I’m getting quite good on the stepladder now, if I do say so myself. And I may as well, because it’s highly unlikely that anyone else will; certainly the two Southern Hawkers I photographed from the top of it at different points in the day appeared unimpressed.

I’m pretty sure that we had three male SHs in the wild garden today. This one is so fresh and pale that he’s quite distinctive, but comparing the wings in my other photos, I believe that there were two fully mature specimens patrolling as well. I didn’t see the female at any point, but if she didn’t want to be mated she’d stay out of the way while there were males about – there are plenty of other gardens along this lane where she could have hunted in peace, while all the boys were in ours.

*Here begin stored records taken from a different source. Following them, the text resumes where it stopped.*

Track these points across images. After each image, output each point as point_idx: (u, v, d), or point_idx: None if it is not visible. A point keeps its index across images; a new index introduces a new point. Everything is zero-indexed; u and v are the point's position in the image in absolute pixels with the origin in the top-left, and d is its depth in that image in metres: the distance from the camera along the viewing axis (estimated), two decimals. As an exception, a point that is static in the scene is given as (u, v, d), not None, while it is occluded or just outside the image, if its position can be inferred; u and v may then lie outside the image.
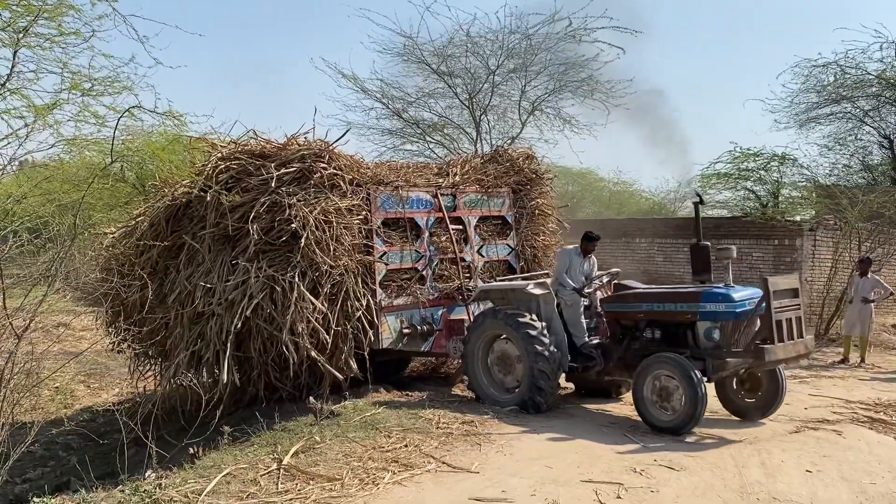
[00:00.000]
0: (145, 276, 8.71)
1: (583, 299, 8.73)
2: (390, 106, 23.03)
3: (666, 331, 8.01)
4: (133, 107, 7.63)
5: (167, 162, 9.89)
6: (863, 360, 12.72)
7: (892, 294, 13.35)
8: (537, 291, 8.53)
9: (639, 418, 8.09)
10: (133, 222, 10.00)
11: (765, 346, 7.31)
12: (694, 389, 7.21)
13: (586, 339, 8.63)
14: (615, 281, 8.96)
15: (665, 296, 8.05)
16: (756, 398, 8.15)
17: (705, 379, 7.41)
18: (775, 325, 7.34)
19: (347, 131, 10.33)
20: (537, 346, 8.05)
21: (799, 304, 7.70)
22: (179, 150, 11.42)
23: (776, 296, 7.40)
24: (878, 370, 12.42)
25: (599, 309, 8.79)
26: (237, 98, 67.48)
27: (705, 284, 7.89)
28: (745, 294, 7.62)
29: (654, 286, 8.91)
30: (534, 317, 8.28)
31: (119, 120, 7.67)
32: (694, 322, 7.73)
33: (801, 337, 7.64)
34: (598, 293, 8.91)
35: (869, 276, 12.88)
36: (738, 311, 7.50)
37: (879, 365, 12.69)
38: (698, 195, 8.34)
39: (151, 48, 7.63)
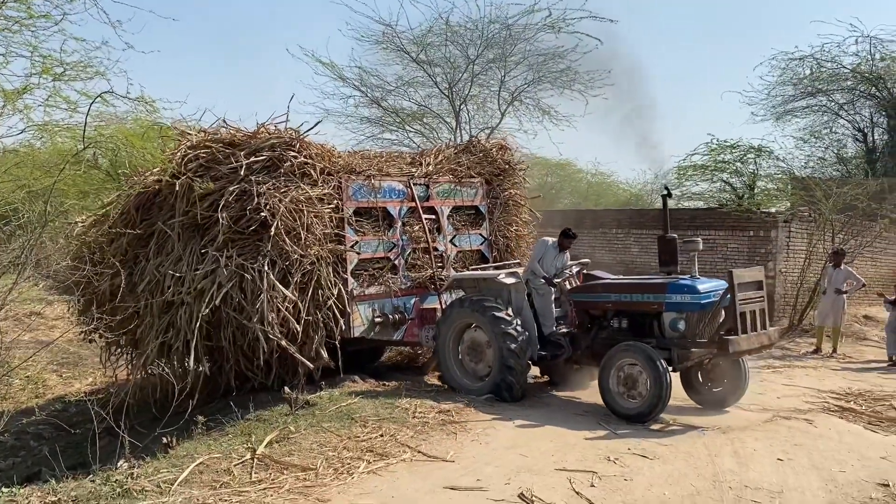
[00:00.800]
0: (117, 264, 8.61)
1: (553, 290, 8.79)
2: (369, 94, 22.92)
3: (632, 321, 8.13)
4: (105, 92, 7.52)
5: (141, 149, 9.73)
6: (835, 351, 12.91)
7: (864, 285, 13.53)
8: (509, 281, 8.62)
9: (614, 407, 8.15)
10: (104, 210, 9.86)
11: (729, 337, 7.41)
12: (658, 377, 7.30)
13: (555, 328, 8.71)
14: (584, 271, 9.01)
15: (632, 287, 8.19)
16: (720, 388, 8.28)
17: (670, 368, 7.51)
18: (739, 317, 7.44)
19: (320, 122, 10.22)
20: (505, 328, 8.13)
21: (763, 297, 7.82)
22: (154, 138, 11.26)
23: (741, 288, 7.51)
24: (849, 360, 12.62)
25: (569, 299, 8.84)
26: (212, 85, 66.74)
27: (672, 276, 7.98)
28: (710, 286, 7.73)
29: (622, 277, 9.04)
30: (500, 301, 8.39)
31: (91, 105, 7.55)
32: (660, 312, 7.84)
33: (765, 328, 7.78)
34: (568, 284, 8.97)
35: (842, 267, 13.04)
36: (702, 302, 7.62)
37: (850, 355, 12.89)
38: (666, 188, 8.46)
39: (124, 32, 7.52)
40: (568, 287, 8.94)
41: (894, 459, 6.58)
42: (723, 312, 7.65)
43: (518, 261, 10.53)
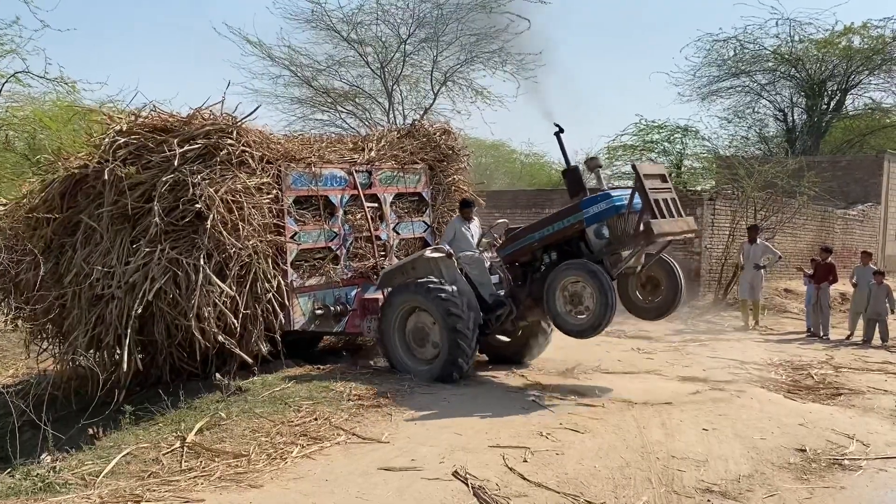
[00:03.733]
0: (38, 253, 8.25)
1: (484, 259, 8.88)
2: (299, 74, 22.58)
3: (560, 251, 8.26)
4: (19, 71, 7.20)
5: (59, 132, 9.35)
6: (756, 324, 13.39)
7: (780, 258, 14.05)
8: (435, 255, 8.62)
9: (547, 382, 8.32)
10: (24, 196, 9.43)
11: (651, 220, 7.56)
12: (601, 284, 7.45)
13: (493, 288, 8.77)
14: (504, 229, 9.09)
15: (549, 218, 8.39)
16: (658, 298, 8.50)
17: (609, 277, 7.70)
18: (654, 204, 7.63)
19: (258, 107, 9.96)
20: (449, 308, 8.13)
21: (670, 188, 8.04)
22: (73, 120, 10.83)
23: (647, 178, 7.72)
24: (770, 332, 13.14)
25: (499, 261, 8.90)
26: (136, 65, 64.49)
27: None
28: (619, 192, 8.02)
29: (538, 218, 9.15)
30: (442, 280, 8.37)
31: (2, 85, 7.21)
32: (582, 230, 8.01)
33: (681, 216, 7.99)
34: (492, 248, 9.07)
35: (758, 242, 13.51)
36: (616, 204, 7.85)
37: (771, 327, 13.42)
38: (557, 125, 8.53)
39: (37, 9, 7.18)
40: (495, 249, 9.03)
41: (811, 426, 6.90)
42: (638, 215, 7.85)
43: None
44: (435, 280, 8.37)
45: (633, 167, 7.80)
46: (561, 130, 8.47)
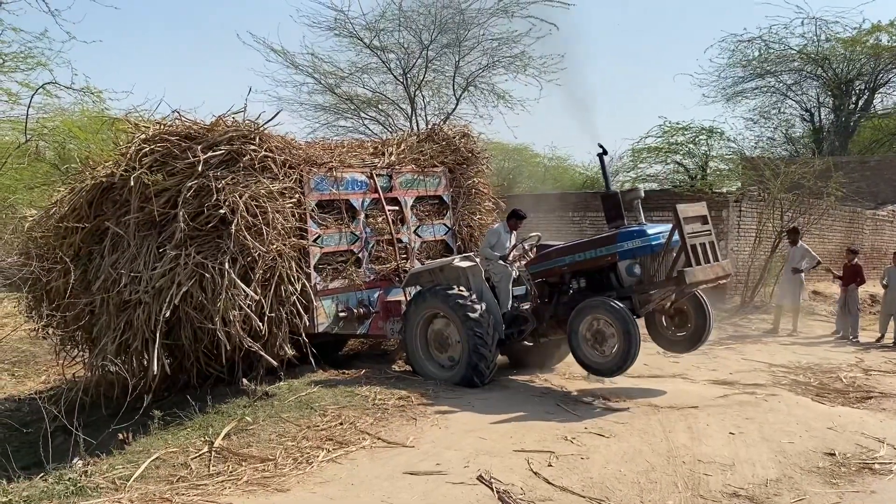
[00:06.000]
0: (68, 261, 8.39)
1: (512, 271, 8.86)
2: (322, 81, 22.72)
3: (590, 278, 8.20)
4: (48, 83, 7.36)
5: (87, 141, 9.51)
6: (794, 329, 13.15)
7: (819, 263, 13.83)
8: (464, 265, 8.63)
9: (571, 387, 8.28)
10: (53, 205, 9.60)
11: (684, 269, 7.50)
12: (625, 325, 7.36)
13: (516, 305, 8.76)
14: (537, 244, 9.08)
15: (584, 245, 8.25)
16: (685, 332, 8.40)
17: (634, 316, 7.62)
18: (690, 249, 7.54)
19: (279, 112, 10.04)
20: (471, 315, 8.15)
21: (710, 231, 7.91)
22: (101, 129, 11.01)
23: (686, 221, 7.60)
24: (798, 335, 12.97)
25: (527, 275, 8.90)
26: (161, 74, 65.43)
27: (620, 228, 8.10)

I was especially pleased to have captured this photo because it solves a little mystery I’ve been pondering. A few days ago R and I both watched a very fresh, pale hawker flying low to the ground in strong light, and with its markings impossible to distinguish, the most obvious thing about it were its dazzling copper wings. Usually this would suggest a Brown Hawker, but I’ve never seen one in the village before and I was dubious about claiming one now. I almost emailed the County recorder to ask if immature Southern Hawkers can display coppery wings, but he’s a busy man and I didn’t want to waste his time, so I parked the question and waited to see if something would turn up that could answer it for me. And here it is: even in the relatively poor light we had this morning, this young Southern Hawker’s wings are showing a coppery iridescence. Presumably as he matures and they harden they’ll lose this quality, because I haven’t found it in any of my shots of the two older males.

This is Day Two of what the British Dragonfly Society has declared to be Dragonfly Week 2020, and it was nice of Mr S. Hawker to allow me to photograph a dragony phenomenon that I haven’t caught on camera before.